EPA Pushes Back Power Plant Greenhouse Gas Regulations While Awaiting Supreme Court Ruling
No matter how the Supreme Court rules in West Virginia v. EPA, absent legislative action it is unlikely new power plant rules will be in force before 2024.
Climatewire reports that the Environmental Protection Agency (EPA) has pushed back the planned release of new proposed regulations under the Clean Air Act to limit greenhouse gas emissions from power plants. This is auspicious timing, as the Supreme Court is poised to issue an opinion in West Virginia v. Environmental Protection Agency, which will likely define the scope of the EPA's authority to issue such rules.
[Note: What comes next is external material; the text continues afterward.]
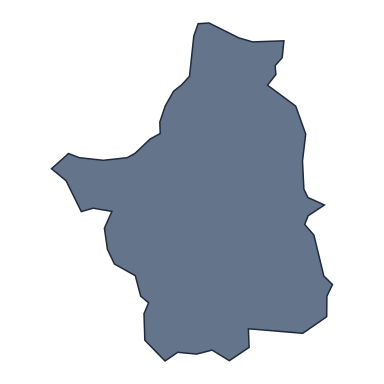 the border of Limavady
{"feature_id": "GBR-2102", "entity_name": "Limavady", "entity_type": "District", "adm_level": 1, "iso_a3": "GBR", "parent_name": "United Kingdom", "parent_adm1": "", "projection": "natural_earth1", "projection_center": [-6.961, 55.005], "detail": "fine", "context": "isolated", "style": "filled", "palette": "slate", "viewbox_px": 384, "rotation_deg": 0, "n_neighbors": 0, "source": "natural_earth", "source_scale": "10m", "svg_char_len": 829}
<svg xmlns="http://www.w3.org/2000/svg" viewBox="0 0 384 384"><path d="M68.4,153.5L79.4,157.7L103.3,160.3L127.1,157.7L135.0,153.4L150.1,139.0L160.2,133.5L159.8,122.1L165.3,105.8L173.6,91.2L181.5,85.0L189.5,76.3L193.8,36.1L198.1,23.7L209.0,23.0L238.9,37.9L252.6,41.9L283.9,40.8L283.1,49.0L282.2,57.7L275.1,65.6L275.9,74.5L267.5,85.2L295.7,106.1L305.7,134.1L302.5,161.0L303.9,189.2L307.9,197.5L324.4,205.0L308.1,215.8L304.7,224.5L313.9,235.1L323.8,275.9L332.5,284.6L326.9,296.2L326.7,316.7L302.8,333.3L248.4,328.8L249.1,347.4L229.3,360.7L212.1,350.1L196.6,354.1L177.7,352.3L165.0,361.0L144.8,340.2L144.0,313.7L148.6,302.8L140.7,296.2L135.3,275.7L114.4,264.0L107.4,249.2L104.4,228.2L111.9,211.4L93.0,208.2L81.3,211.6L66.1,180.8L51.5,168.7L67.8,154.2L68.3,153.5L68.4,153.5Z" fill="#64748b" stroke="#1e293b" stroke-width="1.5"/></svg>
As the Climatewire story notes, the Biden Administration had initially planned to issue proposed rules in July of this year that could be finalized in summer 2023. At oral argument in WVA v. EPA, however, Solicitor General Elizabeth Prelogar told the Court that EPA expected to issue a notice of proposed rulemaking by the end of the year. Now the EPA is not planning to issue a proposed rule until March 2023, which would mean that it is unlikely any rule could be finalized before 2024.
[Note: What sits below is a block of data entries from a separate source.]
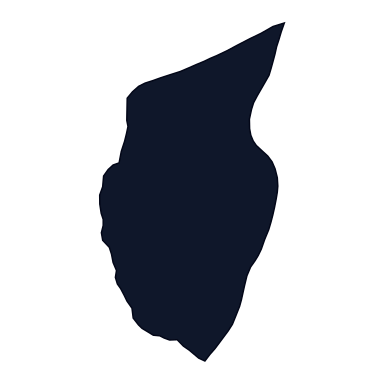 Salinas da Margarida, Bahia, Brazil
{"feature_id": "56859067B93728767984318", "entity_name": "Salinas da Margarida", "entity_type": "district", "adm_level": 2, "iso_a3": "BRA", "parent_name": "Brazil", "parent_adm1": "Bahia", "projection": "equal_earth", "projection_center": [-38.755, -12.884], "detail": "fine", "context": "isolated", "style": "filled", "palette": "ink", "viewbox_px": 384, "rotation_deg": 0, "n_neighbors": 0, "source": "geoboundaries", "source_scale": "gbopen_adm2", "svg_char_len": 1337}
<svg xmlns="http://www.w3.org/2000/svg" viewBox="0 0 384 384"><path d="M284.3,23.0L273.0,26.5L261.1,33.3L250.3,38.5L238.1,44.8L226.5,51.0L216.6,55.7L210.2,58.4L204.2,61.3L196.7,64.4L188.5,68.0L180.3,71.5L171.2,74.4L161.0,77.7L152.3,80.8L145.1,83.1L138.7,86.3L132.5,91.8L127.2,98.2L126.8,120.4L128.0,126.5L126.5,133.6L124.6,141.3L121.3,151.4L119.1,162.9L113.1,165.0L108.2,169.5L103.6,176.0L102.7,186.7L99.7,195.1L99.8,204.0L101.2,213.3L103.2,219.4L103.2,225.5L101.4,232.7L102.7,240.3L109.3,247.3L111.5,254.1L113.1,262.5L116.5,270.5L115.4,277.4L117.4,284.0L120.6,288.5L124.2,295.3L127.0,301.1L132.0,308.2L133.2,318.1L138.5,324.9L142.1,328.4L147.1,331.4L153.3,335.2L159.8,335.8L164.1,338.0L169.6,340.0L177.2,339.7L183.4,346.1L189.2,350.1L198.7,358.1L204.9,361.0L209.9,354.4L214.9,348.7L219.7,342.3L228.1,331.0L232.4,324.3L235.8,315.9L239.6,306.3L241.4,299.8L244.6,285.3L246.9,275.8L250.6,267.0L255.1,260.6L258.2,255.5L261.3,249.1L264.7,239.4L268.7,229.7L270.9,222.3L272.8,215.0L274.5,207.5L276.2,198.8L277.3,192.1L277.8,186.1L277.3,177.7L275.1,168.9L272.1,161.9L267.8,156.1L261.8,150.6L256.3,145.5L253.2,141.0L250.8,135.2L249.6,128.7L249.4,119.2L251.5,109.4L253.6,102.7L257.3,95.7L264.4,83.4L269.0,75.3L271.1,68.3L273.3,60.3L275.0,53.9L276.6,46.7L279.0,39.3L281.2,31.9L284.3,23.0Z" fill="#0f172a" stroke="#020617" stroke-width="1.5"/></svg>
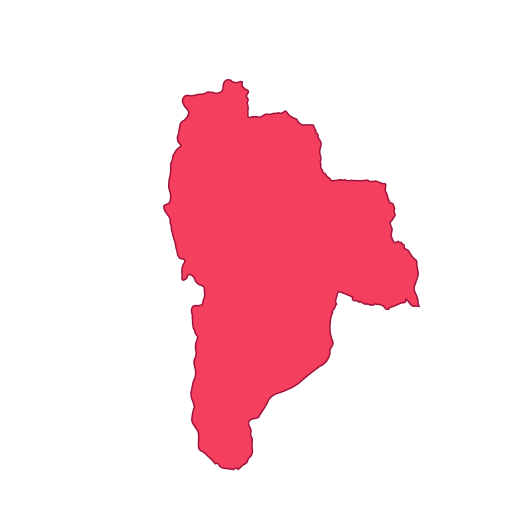 Guadalupe, Santander, Colombia (orthographic projection), rotated 329°
{"feature_id": "7082276B99610828489560", "entity_name": "Guadalupe", "entity_type": "district", "adm_level": 2, "iso_a3": "COL", "parent_name": "Colombia", "parent_adm1": "Santander", "projection": "orthographic", "projection_center": [-73.394, 6.237], "detail": "fine", "context": "isolated", "style": "filled", "palette": "rose", "viewbox_px": 512, "rotation_deg": 329, "n_neighbors": 0, "source": "geoboundaries", "source_scale": "gbopen_adm2", "svg_char_len": 6125}
<svg xmlns="http://www.w3.org/2000/svg" viewBox="0 0 512 512"><g transform="rotate(329 256 256)"><path d="M114.0,413.1L115.4,413.5L116.4,414.0L116.6,415.1L116.5,417.0L117.1,418.9L118.4,420.7L120.2,422.2L123.0,424.3L126.4,427.3L129.7,427.5L130.5,428.0L130.8,429.8L134.3,429.1L136.1,428.6L141.0,428.5L142.7,427.9L144.0,426.5L145.2,425.7L149.1,424.7L151.2,423.0L152.6,421.2L154.8,416.5L158.5,411.1L159.4,406.0L161.3,404.0L162.3,401.7L162.8,396.9L163.8,394.9L165.1,394.0L166.4,393.7L168.3,393.6L173.2,395.3L175.4,395.5L177.0,394.4L185.1,390.4L189.6,388.0L193.2,385.5L197.5,384.3L202.3,384.4L207.2,385.6L212.0,386.4L219.6,387.3L227.0,387.1L231.5,386.2L242.1,384.6L253.3,383.4L257.2,383.6L261.9,382.7L266.2,380.3L268.9,378.0L270.7,374.9L272.9,373.3L275.9,371.7L277.4,370.1L278.9,363.4L280.4,359.1L283.2,354.3L287.3,348.6L288.3,347.4L289.4,346.6L291.2,344.6L292.0,344.5L293.5,342.4L294.3,341.8L295.8,341.5L297.3,340.6L298.2,339.7L299.6,338.9L300.3,338.8L300.3,337.2L301.1,335.4L302.3,334.2L306.2,330.5L307.2,329.6L308.2,329.0L310.9,331.7L316.0,338.5L317.3,340.7L317.8,341.1L316.6,342.3L316.4,343.4L316.8,344.5L319.6,346.5L320.3,347.7L320.5,348.7L321.4,348.5L321.9,348.9L322.6,350.4L323.5,351.3L324.1,352.2L324.3,353.3L325.5,353.8L326.5,354.0L326.8,354.9L327.5,355.5L328.4,355.9L328.6,357.0L329.4,357.5L330.3,357.5L331.2,358.5L333.4,358.3L334.4,359.5L336.6,360.8L338.2,362.6L339.2,364.0L339.8,366.5L339.9,368.1L340.7,369.1L342.4,369.9L343.4,369.2L344.6,369.3L348.9,370.1L353.1,370.7L354.6,370.7L356.3,371.1L358.3,372.0L359.7,372.4L360.4,372.4L362.4,370.3L363.0,372.4L363.6,377.4L364.4,379.5L366.2,380.8L368.7,382.2L369.8,383.2L370.6,380.0L372.2,376.7L373.3,372.4L373.5,369.2L374.0,367.0L375.0,364.6L384.3,356.7L386.0,354.8L389.0,347.0L390.9,343.5L390.9,341.3L390.0,339.5L389.7,337.4L389.3,335.6L389.6,334.0L389.3,332.8L389.5,330.1L387.1,325.5L388.0,324.2L388.6,322.7L387.6,321.4L387.6,319.2L386.7,318.9L385.9,318.3L385.5,316.7L382.5,316.4L381.8,316.2L381.4,314.7L381.6,310.7L382.1,309.9L382.1,308.6L382.3,307.8L384.1,306.1L384.5,305.2L385.6,304.3L386.6,302.8L386.8,302.3L386.9,301.4L386.8,300.7L387.3,299.2L387.5,298.2L387.5,297.3L387.8,296.9L388.6,296.2L391.7,295.1L395.8,293.0L396.3,292.5L396.7,291.9L397.0,289.5L397.5,288.5L399.3,286.6L399.6,285.9L399.8,285.2L400.1,281.7L399.9,281.1L399.6,280.6L398.6,279.7L398.4,279.4L398.4,276.8L400.3,269.1L400.3,267.1L400.6,266.2L401.5,264.9L404.0,261.7L404.2,261.2L403.2,260.1L401.9,259.3L399.6,256.4L397.8,253.9L396.1,252.9L395.1,252.6L393.4,251.5L392.5,251.2L391.6,250.5L390.9,248.7L390.4,248.3L388.8,247.4L387.8,247.1L386.3,246.5L385.0,245.6L379.7,242.5L377.4,240.8L376.8,240.2L376.1,239.9L375.0,239.8L374.0,239.2L373.2,238.6L372.4,237.8L372.1,237.1L371.0,236.1L369.8,236.0L369.3,235.7L368.4,234.7L366.7,233.5L365.6,233.3L363.1,232.3L360.6,231.0L359.3,229.9L359.1,229.5L359.2,228.1L358.9,226.8L357.8,224.7L357.8,222.0L357.6,220.7L357.3,220.2L356.5,219.4L356.3,218.8L356.3,218.3L356.8,217.7L357.1,217.0L357.1,215.8L356.9,215.4L356.7,214.8L356.8,214.2L357.2,213.2L359.1,210.3L359.1,209.2L359.3,208.7L361.0,206.9L362.2,205.3L364.1,199.4L368.2,195.1L369.4,193.7L370.0,192.5L370.3,191.5L370.3,186.6L370.7,185.4L371.3,184.7L371.5,183.0L371.5,182.4L371.4,182.0L370.8,181.5L370.8,180.9L371.8,179.5L371.9,177.7L372.5,173.7L372.2,173.0L371.8,172.6L366.1,169.2L364.7,168.6L363.7,167.9L362.7,166.7L361.6,164.9L361.3,163.1L361.3,160.3L361.1,159.3L360.7,158.7L359.4,157.5L357.0,152.8L356.8,152.0L356.5,148.8L356.0,147.0L355.6,146.8L352.5,146.9L350.7,146.6L349.5,145.2L349.0,144.8L347.8,144.7L344.5,142.8L341.8,142.2L341.1,141.9L337.7,139.6L336.3,139.3L330.7,139.3L330.1,138.5L328.3,136.9L325.6,135.4L324.9,134.8L324.4,134.6L323.0,134.5L322.4,134.3L321.3,133.5L321.0,132.8L321.0,132.2L321.3,131.5L323.8,127.4L325.3,125.4L326.1,123.9L327.3,120.3L327.9,119.6L329.3,118.6L329.6,118.2L330.0,117.2L330.1,116.5L329.9,114.3L329.9,114.0L331.4,113.0L333.5,112.0L334.3,110.8L334.4,110.3L334.2,109.5L333.2,108.2L332.6,107.0L332.0,104.9L331.9,104.0L331.9,102.7L332.3,101.9L333.9,99.8L332.9,98.8L332.2,98.3L331.5,98.1L329.3,97.9L328.1,97.1L326.8,95.9L325.3,94.1L325.0,93.4L325.1,92.7L324.5,91.9L323.6,91.1L322.0,90.2L320.7,90.0L319.7,90.1L319.0,90.4L317.2,91.3L316.7,92.0L315.4,93.2L313.7,95.9L312.1,96.9L310.3,97.4L308.9,97.2L305.9,96.2L304.3,95.0L303.2,93.5L301.1,92.2L300.4,91.4L299.2,90.7L297.2,90.4L294.5,90.2L289.5,87.6L288.2,87.3L285.5,86.4L282.7,85.3L280.7,83.5L278.1,82.2L275.7,82.7L273.7,84.0L272.4,86.0L272.1,88.5L271.9,91.2L272.6,94.7L272.7,96.7L272.3,98.4L271.5,99.5L269.9,100.4L268.9,101.4L264.7,102.7L261.9,102.7L259.4,103.5L255.0,108.3L253.6,110.3L249.8,113.7L248.7,115.9L248.0,118.0L248.7,122.2L248.1,123.1L242.4,124.1L236.6,127.2L234.6,129.7L233.2,131.1L231.3,132.3L229.8,133.9L228.7,136.0L226.6,139.3L225.3,141.0L223.3,143.3L220.9,145.8L217.0,151.3L216.0,153.8L214.6,159.2L212.8,162.2L210.1,165.4L207.5,165.9L204.6,165.3L202.6,165.8L201.4,168.5L201.1,171.2L201.7,177.9L201.4,180.3L199.6,183.2L198.8,186.5L197.7,188.6L196.7,191.1L196.4,192.8L195.4,195.4L193.5,203.1L191.4,208.5L191.0,210.4L190.5,212.0L189.4,214.7L189.3,217.8L190.0,219.4L192.6,221.7L192.9,222.7L192.0,224.2L187.7,226.9L185.6,229.3L183.8,232.4L182.8,234.6L181.5,236.2L180.7,237.8L180.9,238.9L181.7,239.5L183.8,239.6L185.6,239.2L186.6,238.1L188.2,237.3L189.6,237.6L191.1,239.6L191.7,241.9L191.6,244.4L191.1,246.2L191.5,248.7L192.4,251.0L194.3,253.4L195.2,254.8L195.3,256.5L191.6,263.8L188.2,266.7L186.3,268.7L184.7,270.0L181.3,269.1L177.9,266.9L176.4,266.6L174.8,267.2L173.2,268.7L172.0,270.5L170.6,274.9L169.5,276.1L168.9,277.8L166.7,281.6L165.2,285.4L165.1,287.3L164.7,289.5L164.1,291.0L164.1,291.8L164.4,293.4L164.5,295.2L163.6,296.3L159.3,300.0L157.0,303.1L155.0,307.9L153.8,309.6L152.5,311.3L150.2,312.7L148.3,314.7L147.2,316.9L145.5,322.4L144.4,324.7L141.7,328.4L139.1,330.2L136.7,332.2L131.9,337.6L130.1,339.3L128.5,342.1L127.5,344.9L127.0,348.3L125.6,353.5L122.8,355.9L120.3,358.6L117.5,362.0L116.2,364.2L115.8,365.5L115.6,367.6L116.0,375.8L115.3,378.7L114.0,381.1L109.0,388.9L107.8,391.9L108.1,394.0L109.5,396.1L110.7,399.1L111.5,402.1L113.4,408.8L114.0,413.1Z" fill="#f43f5e" stroke="#9f1239" stroke-width="1.5"/></g></svg>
One consequence of the EPA pushing back the timetable for greenhouse gas regulations for power plants is that any legal challenge to the rule would likely be resolved after the 2024 election. Whether a potential Republican administration would defend any such rule would likely depend upon how aggressively the EPA interprets its Clean Air Act authority, and whether such interpretation pushes up against the Supreme Court's ultimate ruling in WVA v. EPA.